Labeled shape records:
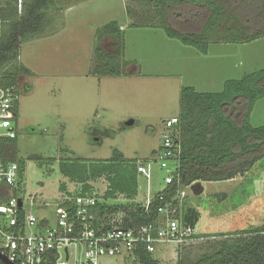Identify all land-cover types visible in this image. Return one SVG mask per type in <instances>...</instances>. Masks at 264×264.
<instances>
[{
  "label": "rangeland",
  "instance_id": "rangeland-1",
  "mask_svg": "<svg viewBox=\"0 0 264 264\" xmlns=\"http://www.w3.org/2000/svg\"><path fill=\"white\" fill-rule=\"evenodd\" d=\"M5 1L0 0V6ZM23 1L17 0L19 11ZM147 1L57 0L47 11L43 33L21 44L18 63L29 74L21 75L18 83L15 157L24 162V169L16 197L25 207L31 205L38 219L48 217L54 222L56 204L78 187L60 174V159L110 160L115 150L127 161L151 164L149 183L139 176L134 199L145 203L147 191L151 196L164 188L165 172L153 161L154 153L161 145L163 122L179 115L181 87L218 92L226 80L264 68V37L247 43L209 44L203 54L168 38L162 29L128 27L139 21L146 6L158 5V0L146 5ZM126 8L131 10L132 21L126 17ZM111 21L124 30L123 58L131 63L124 75L97 77L92 74L97 32ZM3 29L0 19V33ZM226 37L231 36L226 33ZM114 44L109 37L101 42L107 53ZM250 123L264 124V98L255 103ZM61 184H66L67 192L60 191ZM201 185L200 195L184 189L183 201L199 213L195 226L199 236L241 232L264 224V159L243 176ZM93 187L101 196L106 183L101 179ZM118 200L108 203L124 202ZM235 238H198L178 248L179 255L175 245L162 244L153 257L160 264L178 260L193 264L218 250L222 241L232 243ZM78 258L82 259L80 248ZM98 263L125 261L102 257Z\"/></svg>",
  "mask_w": 264,
  "mask_h": 264
},
{
  "label": "trees",
  "instance_id": "trees-1",
  "mask_svg": "<svg viewBox=\"0 0 264 264\" xmlns=\"http://www.w3.org/2000/svg\"><path fill=\"white\" fill-rule=\"evenodd\" d=\"M56 1L24 0L20 11L17 0H6V5L0 6V19L5 24L0 33V86L17 87L18 78L28 76L29 71L18 63L20 46L43 33L47 11ZM157 4L146 6V12L141 11L137 17L139 21L129 23L128 27L162 29L168 38L194 47L203 54L207 53L209 44L247 43L264 37V0H158ZM125 13L131 20V10L126 8ZM226 33L231 37L227 38ZM108 37L115 42L109 53L101 46ZM123 43L124 31L117 21L107 23L97 32L93 53L94 76L118 77L125 74L124 68L131 62L123 58ZM262 98L264 68L239 79L226 80L218 92H198L190 86L181 87L180 112L172 132L173 143L179 152L171 184L153 193L145 207L134 199L138 195V166L148 161H127L117 150L110 160L60 159V174L78 187L71 194L67 192L66 184H61L60 191L67 192L68 197H63L59 206L71 211L76 197H93L96 202L92 208L93 225L96 228L103 227L118 213L123 215L121 227L125 229L157 222V209L171 201L179 189L195 182H222L243 176L264 159V124L253 126L250 123L254 105ZM15 141L16 138L2 144V157L18 164L19 186L24 162L15 157ZM101 179L105 181L106 188L99 196L94 193L93 183ZM17 191L18 188L10 193L16 195ZM119 198L124 202L108 203ZM225 198L223 195L222 200ZM185 204L181 210V221L185 226L195 228L199 213ZM45 223L47 221L41 224ZM227 236L236 238L232 243L222 241L218 250L211 255H202L193 264H264V224L241 232L194 235V238ZM129 260L133 264H160L141 245L123 257L124 264ZM176 264L191 263L178 260Z\"/></svg>",
  "mask_w": 264,
  "mask_h": 264
},
{
  "label": "built area",
  "instance_id": "built-area-1",
  "mask_svg": "<svg viewBox=\"0 0 264 264\" xmlns=\"http://www.w3.org/2000/svg\"><path fill=\"white\" fill-rule=\"evenodd\" d=\"M20 93L18 85L0 86L1 256L12 264H99L98 260L102 257L123 258L140 245L146 252L153 254L156 247L162 244H173L178 249L197 240L194 238V235H198L195 228L185 226L181 221L186 188L179 189L171 201L157 209V222L136 229L121 227L122 213L109 219L103 227L96 228L93 225L92 208L96 204L93 197H76L71 211L57 203L54 222L48 217L38 219L30 211L31 205L25 207L21 199L10 193L20 186L19 166L16 162L5 161L2 157V144L16 138L15 124ZM176 123V117L163 122L161 145L154 158L155 164L165 172L164 187L174 181L177 167L179 151L172 140ZM150 172L149 162L138 166V173L145 178L146 183H149ZM148 193L147 191L146 202L143 203L145 207L151 200ZM18 201L21 202L20 207ZM45 221L47 224H41ZM79 248L82 259H76Z\"/></svg>",
  "mask_w": 264,
  "mask_h": 264
},
{
  "label": "water",
  "instance_id": "water-1",
  "mask_svg": "<svg viewBox=\"0 0 264 264\" xmlns=\"http://www.w3.org/2000/svg\"><path fill=\"white\" fill-rule=\"evenodd\" d=\"M190 189L193 191L194 195H200L203 192V187L201 182H195L191 185ZM21 202L18 201V206L20 207ZM0 262L3 264H12L6 258L0 255Z\"/></svg>",
  "mask_w": 264,
  "mask_h": 264
},
{
  "label": "flooded vegetation",
  "instance_id": "flooded-vegetation-1",
  "mask_svg": "<svg viewBox=\"0 0 264 264\" xmlns=\"http://www.w3.org/2000/svg\"><path fill=\"white\" fill-rule=\"evenodd\" d=\"M18 83H19V78H18V81H17V85H18V87H19V89H20V86H19V84H18ZM2 264H3V263H2Z\"/></svg>",
  "mask_w": 264,
  "mask_h": 264
},
{
  "label": "crops",
  "instance_id": "crops-1",
  "mask_svg": "<svg viewBox=\"0 0 264 264\" xmlns=\"http://www.w3.org/2000/svg\"><path fill=\"white\" fill-rule=\"evenodd\" d=\"M123 31H124V30H123ZM130 62H131V61H130ZM222 85H223V84H221V88H222ZM190 87H193V86H190ZM193 88H194V87H193ZM194 89H195V88H194ZM195 90H196V89H195Z\"/></svg>",
  "mask_w": 264,
  "mask_h": 264
}]
</instances>
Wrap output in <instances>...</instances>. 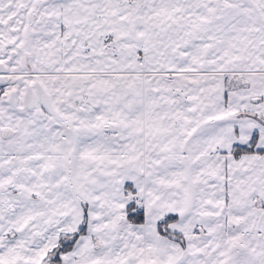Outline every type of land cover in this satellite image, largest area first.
<instances>
[{
	"label": "snow or ice",
	"instance_id": "snow-or-ice-1",
	"mask_svg": "<svg viewBox=\"0 0 264 264\" xmlns=\"http://www.w3.org/2000/svg\"><path fill=\"white\" fill-rule=\"evenodd\" d=\"M0 264H264V0H0Z\"/></svg>",
	"mask_w": 264,
	"mask_h": 264
}]
</instances>
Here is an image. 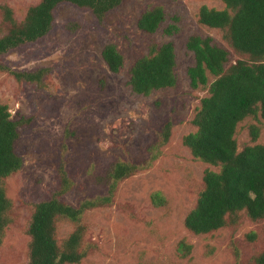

Set task:
Extract every line of the records that contains the string "flooded". Case counts.

Right answer:
  "label": "flooded vegetation",
  "instance_id": "flooded-vegetation-1",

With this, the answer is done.